Adrian Peterson finished the season just 8 yards shy of the NFL single- season rushing record.
The Vikings running back had 2,097 yards, and his final run in Sunday's 37-34 victory over the Packers went to the Green Bay 11-yard line with 24 seconds left.
The Vikings allowed the clock to run to three seconds before Blair Walsh kicked a game-winning, 29-yard field goal.
It was not lost on most Vikings fans that had Peterson's final run gone for a touchdown, he would have broken Eric Dickerson's 28-year-old record in storybook fashion.
Vikings coach Leslie Frazier was asked Monday if the team might review the season to see if any extra yards could be found.
"If we could find those hidden yards, we would do it," Frazier joked. "If we can find 9 yards, we're going to find them."
Peterson, who had an apparent abdominal strain last week, told Frazier that he felt better coming out of Sunday's 199-yard performance than he did a week ago, when he finished the game against Houston feeling a bit banged up.
Out of the shadows
After four relatively nondescript years in Detroit, Carolina and Indianapolis, Vikings fullback Jerome Felton is hoping he has found a long-term home as the lead blocker for Peterson. Now, it's just a matter of that one-year contract he's playing under.
"I mean, I would hope [I'm coming back]," he said. "I feel good about it. Obviously, we have a good thing going here, and I want to be here. So hopefully everything works itself out."
Felton is only 26, so he fits the Vikings' youth movement. He also made his first Pro Bowl, proving that it can be sunny even in Peterson's shadow.
With the top four running teams and six of the top eight making the playoffs this season, including the No. 2 Vikings, Felton believes his position might not be heading toward extinction after all.
"I was talking to [FOX analyst and former Cowboys fullback] Moose Johnston a few weeks ago when they were doing our game and I was saying, 'Man, keep pumping up the fullback. We've got to bring it back,'" Felton said. "It's a cyclical league, so I think it will come back. I think the run game is important. I think everybody knows that and you always hear about it; you always hear people say it. You look at the teams that just pass the ball, outside of maybe the Patriots this year, they struggle sometimes. So I feel good about how we're built, and I feel good about the running game."
Peaking at right time?
Recent history suggests that it is sometimes the hottest team -- rather than the team with the best record overall -- that has an edge as the playoffs begin.

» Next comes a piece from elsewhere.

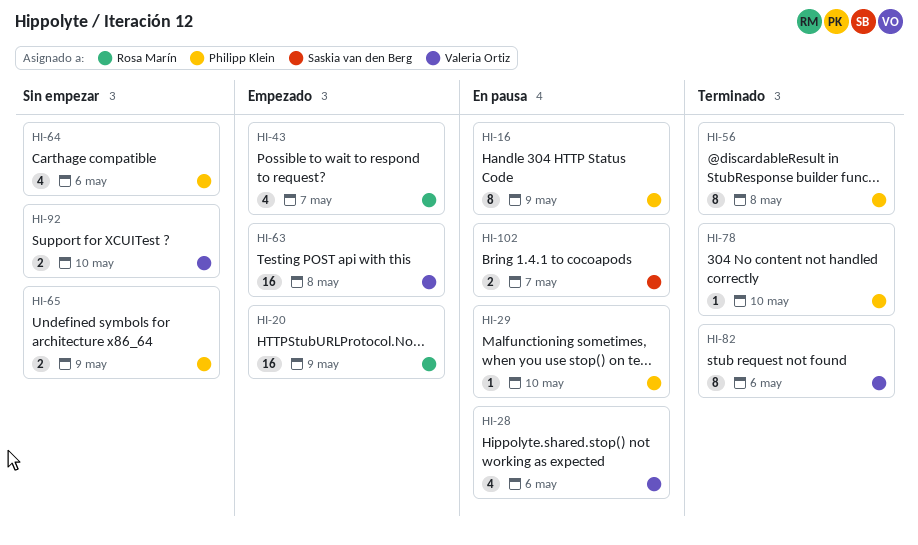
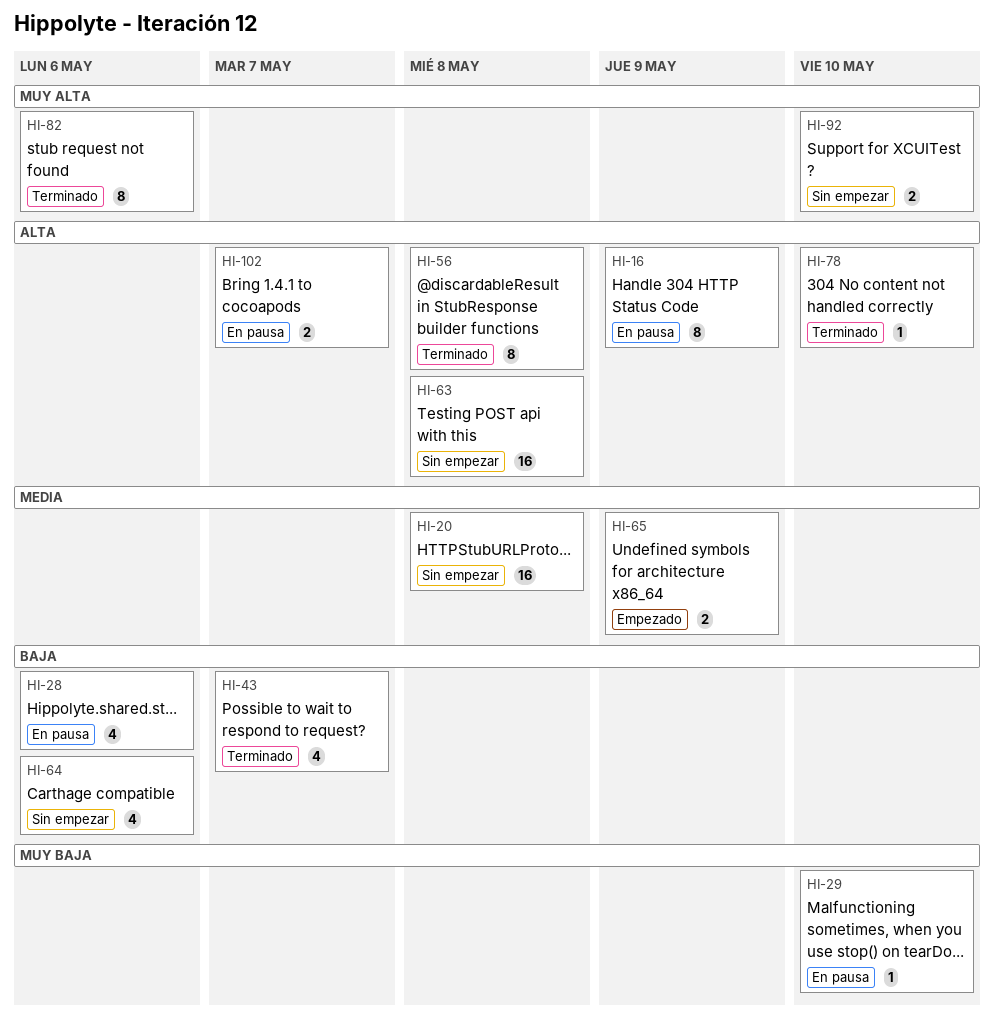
HI-20, status: Empezado -> Sin empezar
HI-20, due: May 9 -> May 8
HI-43, status: Empezado -> Terminado
HI-63, status: Empezado -> Sin empezar
HI-65, status: Sin empezar -> Empezado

The Vikings (10-6) have won four in a row going into Saturday night's playoff game at Green Bay (11-5).
"We've played some games, in this last month, where we pretty much had our back against the wall, where we needed to get a win each week," Frazier said. "Particularly these last four weeks. And our guys have risen to the challenge, played extremely well, and got us those wins. Now we're into a whole new season. We hope we can continue that and improve, because we're going to need to improve to go play on the road."
Saturday will mark the third game between the Vikings and Packers in five weeks.
"We're so familiar with one another, there aren't a whole lot of new things you can do," Frazier said.
• Defensive end Brian Robison played Sunday despite a painful shoulder sprain, and Frazier said he should be available for Saturday's game.
• The Vikings and Packers have met only once in the playoffs, with the Vikings winning 31-17 following the 2004 season at Lambeau Field.
• Frazier hasn't decided whether the team will do any practicing outside, given the expected cold weather in Green Bay. Game-time temperatures are expected to be in the teens.